[Source extract]
Grab coupons and mosey to the football field. Line up approximately 100 yards from the goal post. Throw your coupon. Lunge walk (clapping between the legs. Let’s get those knees low) to the coupon. 5 Bobby Hurley’s. Throw it again. Lunge walk. 6 merkins. Throw it again. McaFee already had a 10 yard lead. I reminded the pax to watch out for those ahead….let’s not hit any pax with a flying coupon. 7 Bobby’s. Throw. Lunge. 8 merkins. “Hey guys in the middle. Watch out for the lacrosse goal. Don’t wanna hit that with a coupon. We don’t want our coupons looking like the Carpenter’s dojo.” Throw. Lunge. Clank. Coupon off the goal. Right on time.
“Whoops. Sorry Zoo. My coupon hit the goal and crumbled. I’ll go get another one.”
“Yeah. We heard it. Sorry Scratch. I should’ve warned you. That’s on me. 🙄”

[Job A] In the football field workout account, about how far from the goal post did the group line up?
[Job B] Summarize the football field workout account in two sentences.
[Job C] Carry on the football field workout account from its final line.

[Dataset extract]
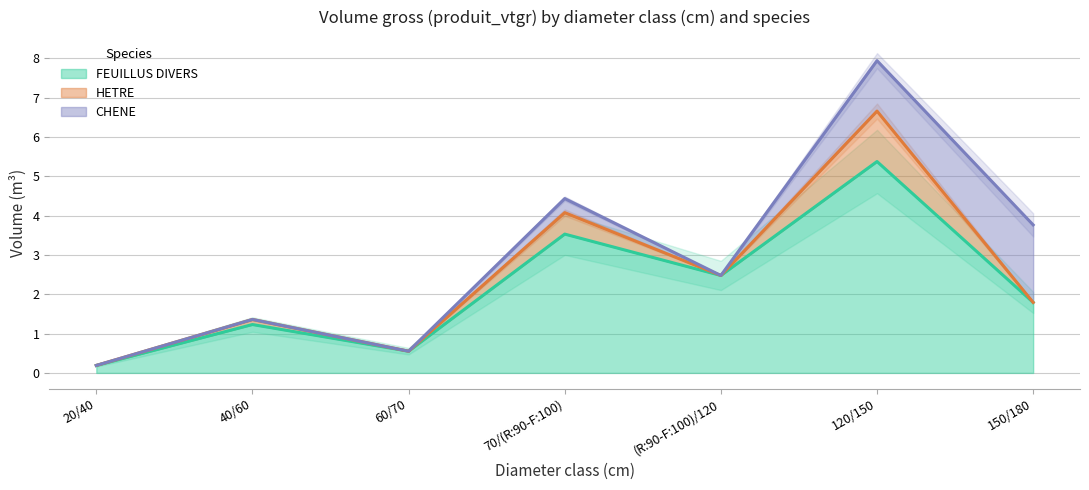

What position from the left is 120/150?

6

[Answer area A] Approximately 100 yards.

[Answer area B] The group took coupons to a football field, lined up about 100 yards from the goal post, and repeatedly threw their coupons, lunge walked to them, and did rounds of Bobby Hurley's or merkins. After a warning to watch out for the lacrosse goal, one coupon hit the goal and crumbled, and the person who threw it apologized and went to get another one.

[Answer area C]
All got to the goal post and did 10 merkins. You would’ve gone down to 9 Bobby’s if you needed another toss.
Keep moving. Grab coupon. Mosey behind goal post to a steep but short-ish Hill. 15 curls. Drop coupons.
Bear crawl down the hill. 4 boyos.
Crawl-bear up the hill. Theses baby’s are tough. All upper body. Lots of slipping. Sperry’s are made for the seas. Not the gloom.
3 boyos. Bear crawl down… 2boyos… Crawl bear up… One Burpee… Bear crawl down… Sprint up
Whoa. McAfee gave us a 12 count.
25 Curls. Pepperoni is on his 2nd post, so I asked him to lead us in the count because I couldn’t breathe, and because I’m getting him to VQ soon.
Keep moving. 6 pax plank. 6 partners put a coupon on their back and spot them. Shoot for 10 merkins. Some did more. All did at least 10. Rinse and repeat and switch. I asked for one more set. Glen Ross asked for 2 spotters. He wanted the double mac with cheese. The “Royale with Cheese.” Look at the big biceps on Glen! Others followed suit. YHC did too. Woof. Keep moving.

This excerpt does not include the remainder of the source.